■ **Brano di testo**
-------

Papa Francesco riceve il Forum delle Famiglie il 16 giugno 2018

NAZISTI CON I GUANTI BIANCHI *

INCONTRO DEL SANTO PADRE FRANCESCO
CON LA DELEGAZIONE DEL FORUM DELLE ASSOCIAZIONI FAMILIARI

Sala Clementina
Sabato, 16 giugno 2018

Discorso del Santo Padre a braccio

Buongiorno a tutti, io pensavo che sarebbe stato un discorso di benvenuto… Ma sentendo parlare Gianluigi ho visto che lì c’era fuoco, c’era mistica. È una cosa grande: da tempo non sentivo parlare della famiglia con tanta passione. E ci vuole coraggio per farlo oggi! Ci vuole coraggio. E per questo, grazie! Io ho preparato un discorso, ma dopo il calore con il quale ha parlato lui, questo lo trovo freddo. Lo consegno, perché lui dopo lo distribuisca, e poi lo pubblicherò.
Mentre lui parlava, mi venivano alla mente e al cuore tante cose, tante cose sulla famiglia, cose che non si dicono, non si dicono normalmente, o, se si dicono, si dicono in modo bene educato, come fosse una scuola sulla famiglia… Lui ha parlato col cuore, e tutti voi volete parlare così. Prenderò qualcosa che lui ha detto, e anch’io vorrei parlare col cuore, e dire a braccio quello che mi è venuto nel cuore quando lui parlava.
Lui ha usato un’espressione: “guardarsi negli occhi”. L’uomo e la donna, il marito e la sposa, si guardano negli occhi. […]
Con questi tre aneddoti ho voluto introdurre quello che vorrei dirvi.
La vita di famiglia: è un sacrificio, ma un bel sacrificio. L’amore è come fare la pasta: tutti i giorni. L’amore nel matrimonio è una sfida, per l’uomo e per la donna. Qual è la più grande sfida dell’uomo? Fare più donna sua moglie. Più donna. Che cresca come donna. E qual è la sfida della donna? Fare più uomo suo marito. E così vanno avanti tutti e due. Vanno avanti.

-------

■ **Record estratti**
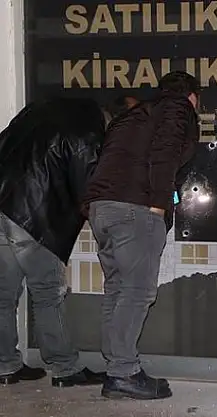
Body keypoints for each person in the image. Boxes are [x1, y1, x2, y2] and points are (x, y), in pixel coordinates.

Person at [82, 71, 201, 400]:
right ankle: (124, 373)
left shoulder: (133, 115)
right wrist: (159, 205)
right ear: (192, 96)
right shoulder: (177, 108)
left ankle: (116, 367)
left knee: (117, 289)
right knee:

-------

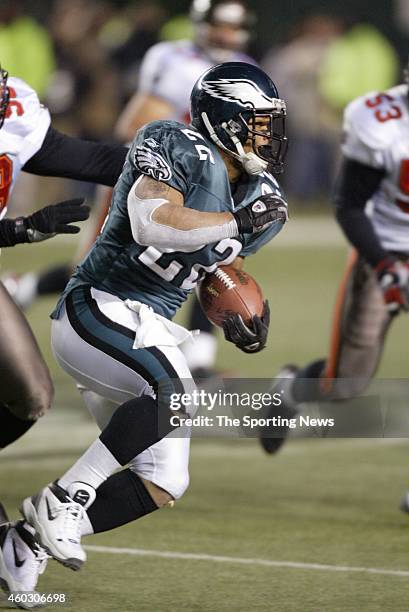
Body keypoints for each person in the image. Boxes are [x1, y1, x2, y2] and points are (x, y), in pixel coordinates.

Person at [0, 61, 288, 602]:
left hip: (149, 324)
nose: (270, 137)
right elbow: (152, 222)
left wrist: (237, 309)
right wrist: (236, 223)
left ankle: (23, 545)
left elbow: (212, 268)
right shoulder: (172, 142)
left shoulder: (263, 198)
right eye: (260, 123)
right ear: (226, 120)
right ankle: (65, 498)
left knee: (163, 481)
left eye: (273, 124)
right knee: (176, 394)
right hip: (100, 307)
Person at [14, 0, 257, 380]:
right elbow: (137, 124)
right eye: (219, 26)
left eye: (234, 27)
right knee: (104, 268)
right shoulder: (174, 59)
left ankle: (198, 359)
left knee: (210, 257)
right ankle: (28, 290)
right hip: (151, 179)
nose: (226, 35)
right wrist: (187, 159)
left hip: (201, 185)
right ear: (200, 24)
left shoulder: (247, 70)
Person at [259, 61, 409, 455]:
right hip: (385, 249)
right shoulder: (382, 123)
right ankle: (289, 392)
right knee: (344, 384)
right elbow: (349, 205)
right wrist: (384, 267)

-------

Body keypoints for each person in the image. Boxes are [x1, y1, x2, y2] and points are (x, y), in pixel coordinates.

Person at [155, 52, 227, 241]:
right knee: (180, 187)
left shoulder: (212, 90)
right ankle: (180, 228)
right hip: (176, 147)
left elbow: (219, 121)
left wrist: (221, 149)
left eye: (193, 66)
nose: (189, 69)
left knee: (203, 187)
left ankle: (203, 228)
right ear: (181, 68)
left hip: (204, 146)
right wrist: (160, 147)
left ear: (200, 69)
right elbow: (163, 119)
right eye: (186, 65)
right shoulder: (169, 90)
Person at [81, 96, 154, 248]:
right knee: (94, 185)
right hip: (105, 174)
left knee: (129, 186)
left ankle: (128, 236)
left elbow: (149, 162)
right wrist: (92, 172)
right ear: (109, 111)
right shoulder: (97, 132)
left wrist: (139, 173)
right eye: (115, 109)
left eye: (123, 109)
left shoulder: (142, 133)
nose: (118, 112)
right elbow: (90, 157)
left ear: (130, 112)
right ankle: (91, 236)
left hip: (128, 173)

-------

■ **Elenco compiti**
A. Traduci in inglese questa frase del discorso sulla famiglia: «L’amore nel matrimonio è una sfida, per l’uomo e per la donna.»
B. Prosegui il discorso sulla famiglia partendo dopo l’ultima frase riportata.
I record sono materiale a sé, separato dal testo.

■ **Risultati**
A. Love in marriage is a challenge, for the man and for the woman.

B.
Un’altra cosa che nella vita matrimoniale aiuta tanto è la pazienza: saper aspettare. Aspettare. Ci sono nella vita situazioni di crisi – crisi forti, crisi brutte – dove forse arrivano anche tempi di infedeltà. Quando non si può risolvere il problema in quel momento, ci vuole quella pazienza dell’amore che aspetta, che aspetta. Tante donne – perché questo è più della donna che dell’uomo, ma anche l’uomo a volte lo fa – tante donne nel silenzio hanno aspettato guardando da un’altra parte, aspettando che il marito tornasse alla fedeltà. E questa è santità. La santità che perdona tutto, perché ama. Pazienza. Molta pazienza, l’uno dell’altro. Se uno è nervoso e grida, non rispondere con un altro grido… Stare zitti, lasciar passare la tempesta, e poi, al momento opportuno, parlarne.
Ci sono tre parole che sono parole magiche, ma parole importanti nel matrimonio. Prima di tutto, “permesso”: non essere invadente con l’altro. “Posso?” Quel rispetto dell’uno per l’altro. Seconda parola: “Scusa”. Chiedere scusa è qualcosa che è tanto importante, è tanto importante! Tutti sbagliamo nella vita, tutti. “Scusami, ho fatto questo…”, “Scusa, mi sono dimenticato…” E questo aiuta ad andare avanti. Aiuta a portare avanti la famiglia, la capacità di chiedere scusa. È vero, chiedere scusa comporta sempre un po’ di vergogna, ma è una santa vergogna! “Scusami, mi sono dimenticato…” È una cosa che aiuta tanto ad andare avanti. E la terza parola: “Grazie”. Avere la grandezza di cuore di ringraziare sempre.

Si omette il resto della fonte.